▸ **What is being asked**:
In the rows below, swap every "Sepete Ekle" for "Add to Cart" and reproduce the rows otherwise unchanged. Leave the pictures out.

▸ **Data extracts**:
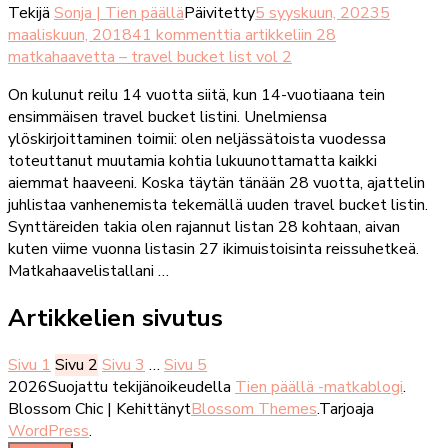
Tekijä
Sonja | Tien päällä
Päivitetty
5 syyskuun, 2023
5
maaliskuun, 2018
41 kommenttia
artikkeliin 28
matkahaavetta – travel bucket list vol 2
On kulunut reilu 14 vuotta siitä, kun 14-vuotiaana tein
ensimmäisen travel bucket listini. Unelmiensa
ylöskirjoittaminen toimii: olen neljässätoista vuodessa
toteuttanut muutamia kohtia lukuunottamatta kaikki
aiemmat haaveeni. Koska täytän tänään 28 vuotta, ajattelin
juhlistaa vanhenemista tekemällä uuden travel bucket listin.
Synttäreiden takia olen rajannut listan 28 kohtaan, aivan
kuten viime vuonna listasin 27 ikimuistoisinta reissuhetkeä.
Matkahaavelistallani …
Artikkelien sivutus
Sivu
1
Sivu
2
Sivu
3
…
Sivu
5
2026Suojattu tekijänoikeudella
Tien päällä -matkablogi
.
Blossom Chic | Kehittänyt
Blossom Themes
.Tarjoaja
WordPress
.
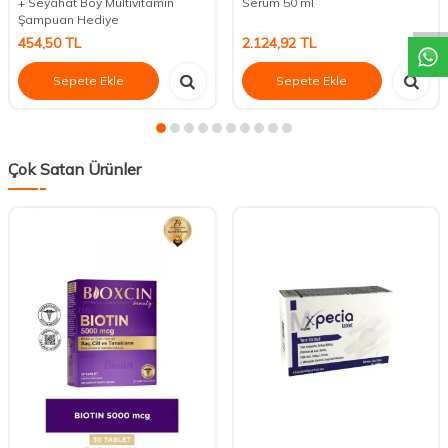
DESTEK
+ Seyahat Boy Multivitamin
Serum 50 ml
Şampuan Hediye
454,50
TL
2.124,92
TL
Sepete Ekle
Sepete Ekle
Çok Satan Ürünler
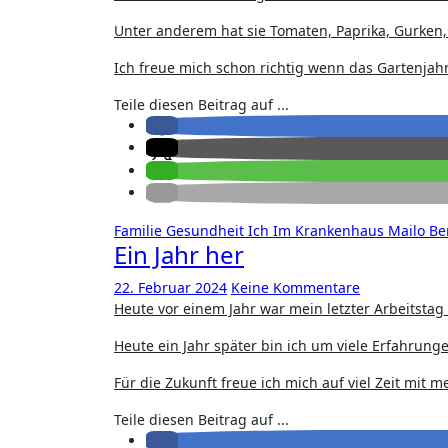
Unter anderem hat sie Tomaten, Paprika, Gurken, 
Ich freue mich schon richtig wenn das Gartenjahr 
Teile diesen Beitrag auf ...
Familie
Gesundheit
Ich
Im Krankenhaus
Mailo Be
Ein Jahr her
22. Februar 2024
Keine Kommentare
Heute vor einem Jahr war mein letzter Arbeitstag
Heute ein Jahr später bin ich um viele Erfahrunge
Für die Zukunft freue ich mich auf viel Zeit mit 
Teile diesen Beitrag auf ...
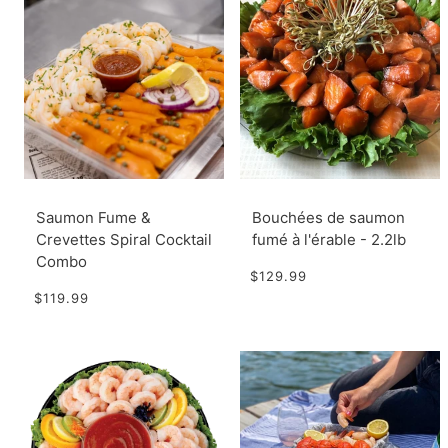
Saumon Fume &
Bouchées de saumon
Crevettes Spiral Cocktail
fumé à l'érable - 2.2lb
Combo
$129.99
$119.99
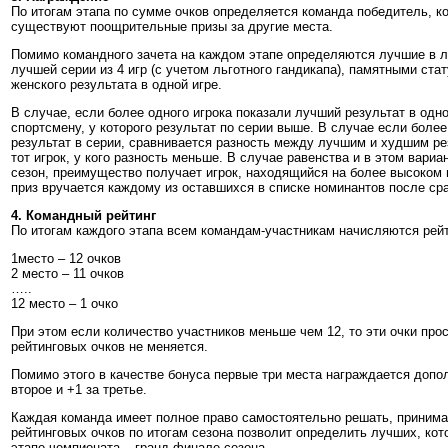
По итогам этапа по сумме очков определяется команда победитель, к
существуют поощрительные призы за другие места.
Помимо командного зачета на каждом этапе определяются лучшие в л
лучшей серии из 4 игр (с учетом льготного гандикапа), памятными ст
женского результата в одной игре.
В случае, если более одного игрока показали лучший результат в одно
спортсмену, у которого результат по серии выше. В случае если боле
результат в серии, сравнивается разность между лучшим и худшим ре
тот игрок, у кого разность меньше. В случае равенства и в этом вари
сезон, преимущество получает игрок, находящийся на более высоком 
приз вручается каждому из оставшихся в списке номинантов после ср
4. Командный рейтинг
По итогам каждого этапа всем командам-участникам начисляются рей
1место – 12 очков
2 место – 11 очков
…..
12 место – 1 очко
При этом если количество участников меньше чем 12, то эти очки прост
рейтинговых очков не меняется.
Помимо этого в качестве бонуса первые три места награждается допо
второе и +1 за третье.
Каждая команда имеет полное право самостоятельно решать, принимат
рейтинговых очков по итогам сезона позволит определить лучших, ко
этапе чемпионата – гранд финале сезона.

▸ **Your response**:
Tekijä
Sonja | Tien päällä
Päivitetty
5 syyskuun, 2023
5
maaliskuun, 2018
41 kommenttia
artikkeliin 28
matkahaavetta – travel bucket list vol 2
On kulunut reilu 14 vuotta siitä, kun 14-vuotiaana tein
ensimmäisen travel bucket listini. Unelmiensa
ylöskirjoittaminen toimii: olen neljässätoista vuodessa
toteuttanut muutamia kohtia lukuunottamatta kaikki
aiemmat haaveeni. Koska täytän tänään 28 vuotta, ajattelin
juhlistaa vanhenemista tekemällä uuden travel bucket listin.
Synttäreiden takia olen rajannut listan 28 kohtaan, aivan
kuten viime vuonna listasin 27 ikimuistoisinta reissuhetkeä.
Matkahaavelistallani …
Artikkelien sivutus
Sivu
1
Sivu
2
Sivu
3
…
Sivu
5
2026Suojattu tekijänoikeudella
Tien päällä -matkablogi
.
Blossom Chic | Kehittänyt
Blossom Themes
.Tarjoaja
WordPress
.
DESTEK
+ Seyahat Boy Multivitamin
Serum 50 ml
Şampuan Hediye
454,50
TL
2.124,92
TL
Add to Cart
Add to Cart
Çok Satan Ürünler
Unter anderem hat sie Tomaten, Paprika, Gurken, 
Ich freue mich schon richtig wenn das Gartenjahr 
Teile diesen Beitrag auf ...
Familie
Gesundheit
Ich
Im Krankenhaus
Mailo Be
Ein Jahr her
22. Februar 2024
Keine Kommentare
Heute vor einem Jahr war mein letzter Arbeitstag
Heute ein Jahr später bin ich um viele Erfahrunge
Für die Zukunft freue ich mich auf viel Zeit mit 
Teile diesen Beitrag auf ...
Saumon Fume &
Bouchées de saumon
Crevettes Spiral Cocktail
fumé à l'érable - 2.2lb
Combo
$129.99
$119.99
По итогам этапа по сумме очков определяется команда победитель, к
существуют поощрительные призы за другие места.
Помимо командного зачета на каждом этапе определяются лучшие в л
лучшей серии из 4 игр (с учетом льготного гандикапа), памятными ст
женского результата в одной игре.
В случае, если более одного игрока показали лучший результат в одно
спортсмену, у которого результат по серии выше. В случае если боле
результат в серии, сравнивается разность между лучшим и худшим ре
тот игрок, у кого разность меньше. В случае равенства и в этом вари
сезон, преимущество получает игрок, находящийся на более высоком 
приз вручается каждому из оставшихся в списке номинантов после ср
4. Командный рейтинг
По итогам каждого этапа всем командам-участникам начисляются рей
1место – 12 очков
2 место – 11 очков
…..
12 место – 1 очко
При этом если количество участников меньше чем 12, то эти очки прост
рейтинговых очков не меняется.
Помимо этого в качестве бонуса первые три места награждается допо
второе и +1 за третье.
Каждая команда имеет полное право самостоятельно решать, принимат
рейтинговых очков по итогам сезона позволит определить лучших, ко
этапе чемпионата – гранд финале сезона.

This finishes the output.